President Peter Salovey has announced a year and a half study of Yale and its history with slavery.  The project will include a working group of faculty, staff, librarians, research assistants, and community members. The effort is chaired by David Blight, GLC director, and it will be administered and conducted by the staff of the GLC in conjunction with the President’s office and numerous departments at Yale.

To understand where we are today and to move forward as a community, we must study the history of our university. As an American institution that is 319 years old, Yale has a complex past that includes associations, many of them formative, with individuals who actively promoted slavery, anti-Black racism, and other forms of exploitation. We have a responsibility to explore this history, including its most difficult aspects; we cannot ignore our institution’s own ties to slavery and racism, and we should take this opportunity to research, understand, analyze, and communicate that history.
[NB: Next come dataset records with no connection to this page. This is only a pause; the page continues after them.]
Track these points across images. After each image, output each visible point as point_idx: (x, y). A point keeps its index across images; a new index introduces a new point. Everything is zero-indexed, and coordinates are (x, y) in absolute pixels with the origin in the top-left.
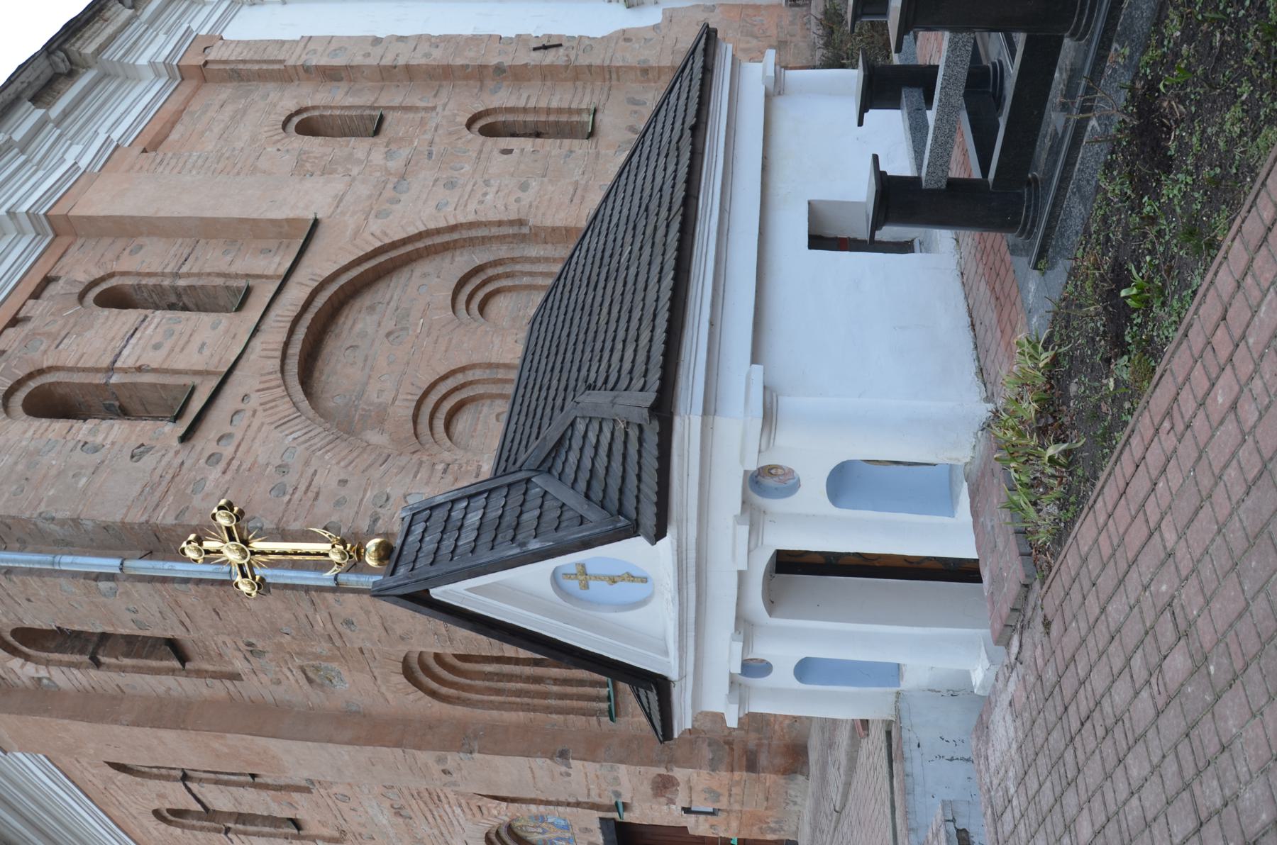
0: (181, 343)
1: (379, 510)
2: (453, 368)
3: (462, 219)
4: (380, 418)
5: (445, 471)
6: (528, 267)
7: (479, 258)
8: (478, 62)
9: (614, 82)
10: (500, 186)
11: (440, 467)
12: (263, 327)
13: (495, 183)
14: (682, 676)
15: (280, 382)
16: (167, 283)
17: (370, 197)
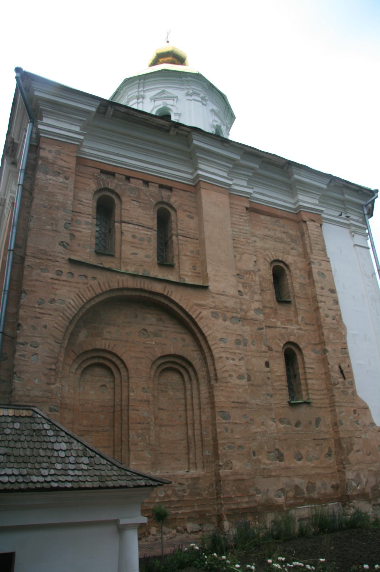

Professor David Blight, Sterling Professor of History, of African American Studies, and of American Studies, has agreed to lead a thorough examination of Yale’s historical entanglements with slavery and connections to abolition that will be made public for discussion, remembrance, memorialization, and learning. To complete this work, Professor Blight will use the resources of the Gilder Lehrman Center for the Study of Slavery, Resistance, and Abolition at the MacMillan Center, and reach out to scholars associated with the Department of African American Studies; the Department of History; the Program in Ethnicity, Race, and Migration; the Center for the Study of Race, Indigeneity, and Transnational Migration; and other units. A working group of faculty, staff, librarians, and community members is being organized to oversee the project. Several student research assistants will be enlisted to examine documents and materials in Yale archives and other research collections. The project will aim to complete its work and produce a written assessment by the end of the 2021 calendar year.